- **Problem to work on**
Swap "radius" for "size" in the material from its start to the line with "v(68.04, 17.15) *", inclusive, keeping all else unchanged. Give back only those lines, without the pictures.

- **Available records**
•••••

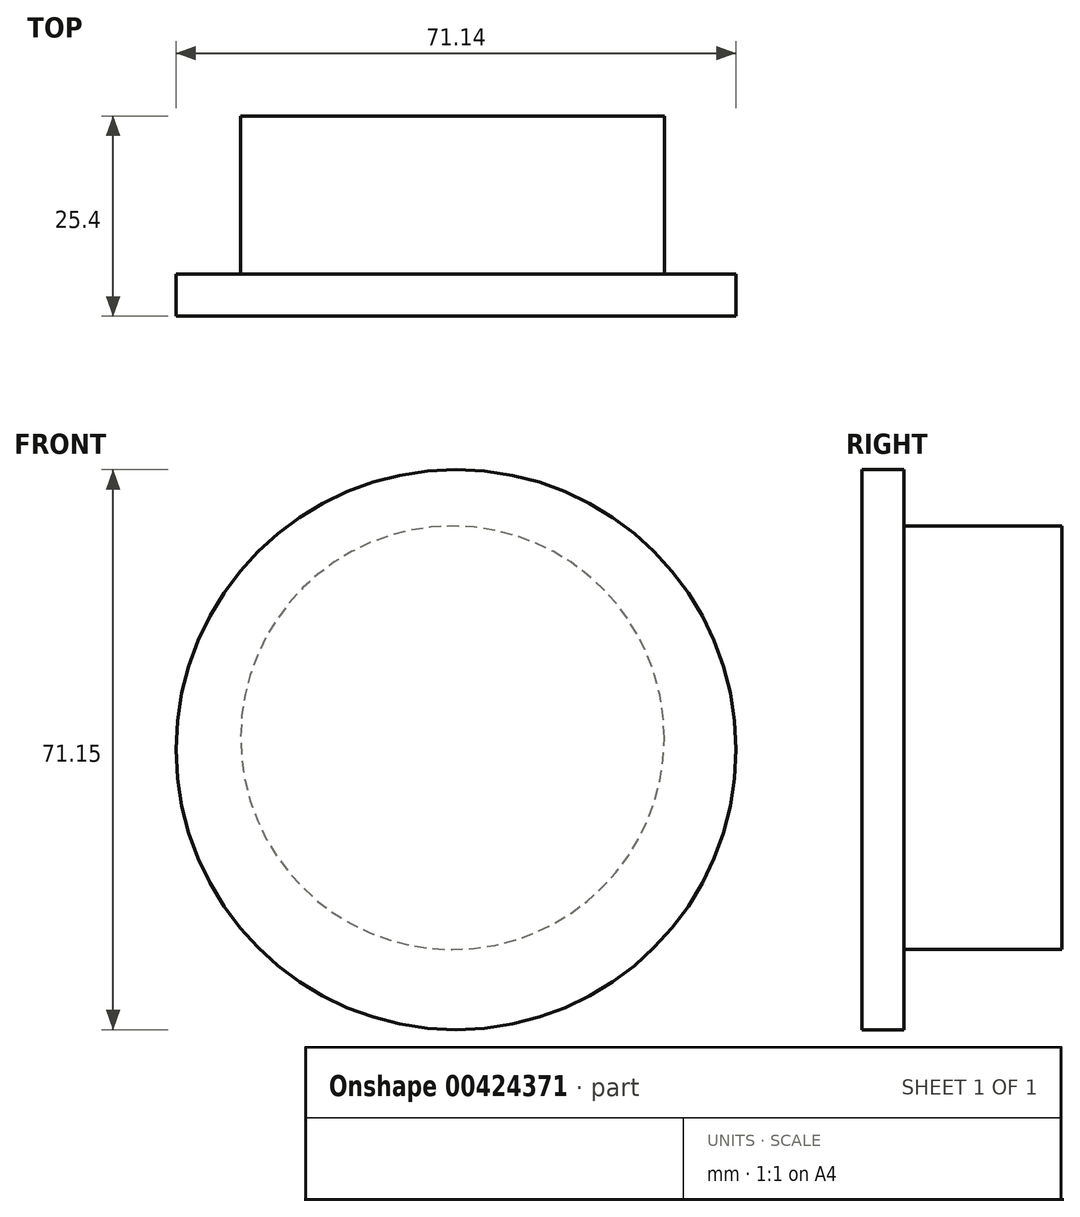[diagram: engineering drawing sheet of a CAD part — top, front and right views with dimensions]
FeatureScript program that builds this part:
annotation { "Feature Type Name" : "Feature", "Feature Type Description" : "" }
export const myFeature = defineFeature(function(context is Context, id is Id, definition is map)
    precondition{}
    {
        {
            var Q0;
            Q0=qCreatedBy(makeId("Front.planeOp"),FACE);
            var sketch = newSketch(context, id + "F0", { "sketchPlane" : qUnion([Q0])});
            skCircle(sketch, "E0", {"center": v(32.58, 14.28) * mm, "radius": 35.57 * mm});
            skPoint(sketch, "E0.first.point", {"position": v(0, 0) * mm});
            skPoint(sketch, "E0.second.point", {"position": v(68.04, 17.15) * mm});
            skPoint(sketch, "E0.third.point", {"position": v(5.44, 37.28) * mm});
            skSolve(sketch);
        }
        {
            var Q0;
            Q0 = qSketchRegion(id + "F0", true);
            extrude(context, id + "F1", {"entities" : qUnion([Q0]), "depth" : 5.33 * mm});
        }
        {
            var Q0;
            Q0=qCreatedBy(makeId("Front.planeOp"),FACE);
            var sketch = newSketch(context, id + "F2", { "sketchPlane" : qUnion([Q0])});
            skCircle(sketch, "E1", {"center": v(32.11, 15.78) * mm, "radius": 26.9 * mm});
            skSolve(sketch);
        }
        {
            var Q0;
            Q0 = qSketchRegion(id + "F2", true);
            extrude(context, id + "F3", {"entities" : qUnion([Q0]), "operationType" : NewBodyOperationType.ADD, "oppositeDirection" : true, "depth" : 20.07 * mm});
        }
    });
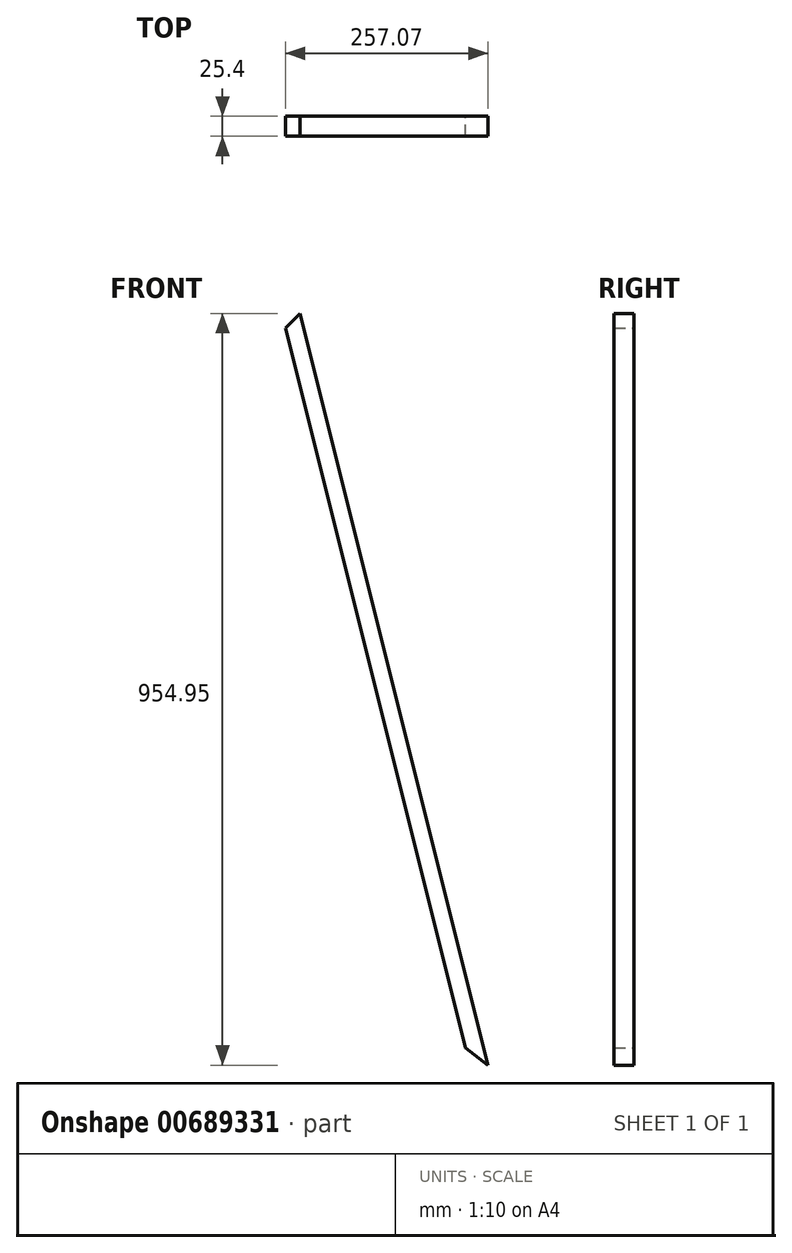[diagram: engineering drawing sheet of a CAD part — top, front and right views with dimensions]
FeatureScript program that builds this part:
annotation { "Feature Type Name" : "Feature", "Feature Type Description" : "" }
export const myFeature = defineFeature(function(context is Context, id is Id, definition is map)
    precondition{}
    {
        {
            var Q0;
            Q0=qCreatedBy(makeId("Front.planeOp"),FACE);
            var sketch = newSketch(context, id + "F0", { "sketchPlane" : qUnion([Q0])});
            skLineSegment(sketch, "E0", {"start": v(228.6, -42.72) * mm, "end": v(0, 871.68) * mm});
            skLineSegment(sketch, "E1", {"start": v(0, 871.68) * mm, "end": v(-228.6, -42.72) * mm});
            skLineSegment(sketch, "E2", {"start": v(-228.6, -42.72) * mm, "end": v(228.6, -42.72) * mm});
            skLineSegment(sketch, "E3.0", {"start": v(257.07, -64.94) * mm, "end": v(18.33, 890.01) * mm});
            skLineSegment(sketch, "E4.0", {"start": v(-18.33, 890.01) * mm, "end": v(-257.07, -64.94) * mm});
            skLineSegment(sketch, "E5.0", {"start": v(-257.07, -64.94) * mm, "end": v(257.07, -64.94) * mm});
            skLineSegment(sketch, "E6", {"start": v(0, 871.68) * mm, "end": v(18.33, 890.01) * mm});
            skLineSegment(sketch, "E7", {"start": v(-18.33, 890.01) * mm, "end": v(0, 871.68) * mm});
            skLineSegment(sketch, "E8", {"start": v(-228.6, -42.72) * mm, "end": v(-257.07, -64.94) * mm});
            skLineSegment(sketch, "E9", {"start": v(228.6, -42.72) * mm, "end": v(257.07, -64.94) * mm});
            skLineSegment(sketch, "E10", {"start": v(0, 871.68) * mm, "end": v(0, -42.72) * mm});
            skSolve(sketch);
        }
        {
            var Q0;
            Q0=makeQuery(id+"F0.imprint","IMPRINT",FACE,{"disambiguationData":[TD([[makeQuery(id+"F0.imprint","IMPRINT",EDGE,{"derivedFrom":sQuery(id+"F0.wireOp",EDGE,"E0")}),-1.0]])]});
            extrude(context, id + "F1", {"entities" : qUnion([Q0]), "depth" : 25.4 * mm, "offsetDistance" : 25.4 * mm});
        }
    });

•••••

- **Written response**
[diagram: engineering drawing sheet of a CAD part — top, front and right views with dimensions]
FeatureScript program that builds this part:
annotation { "Feature Type Name" : "Feature", "Feature Type Description" : "" }
export const myFeature = defineFeature(function(context is Context, id is Id, definition is map)
    precondition{}
    {
        {
            var Q0;
            Q0=qCreatedBy(makeId("Front.planeOp"),FACE);
            var sketch = newSketch(context, id + "F0", { "sketchPlane" : qUnion([Q0])});
            skCircle(sketch, "E0", {"center": v(32.58, 14.28) * mm, "size": 35.57 * mm});
            skPoint(sketch, "E0.first.point", {"position": v(0, 0) * mm});
            skPoint(sketch, "E0.second.point", {"position": v(68.04, 17.15) * mm});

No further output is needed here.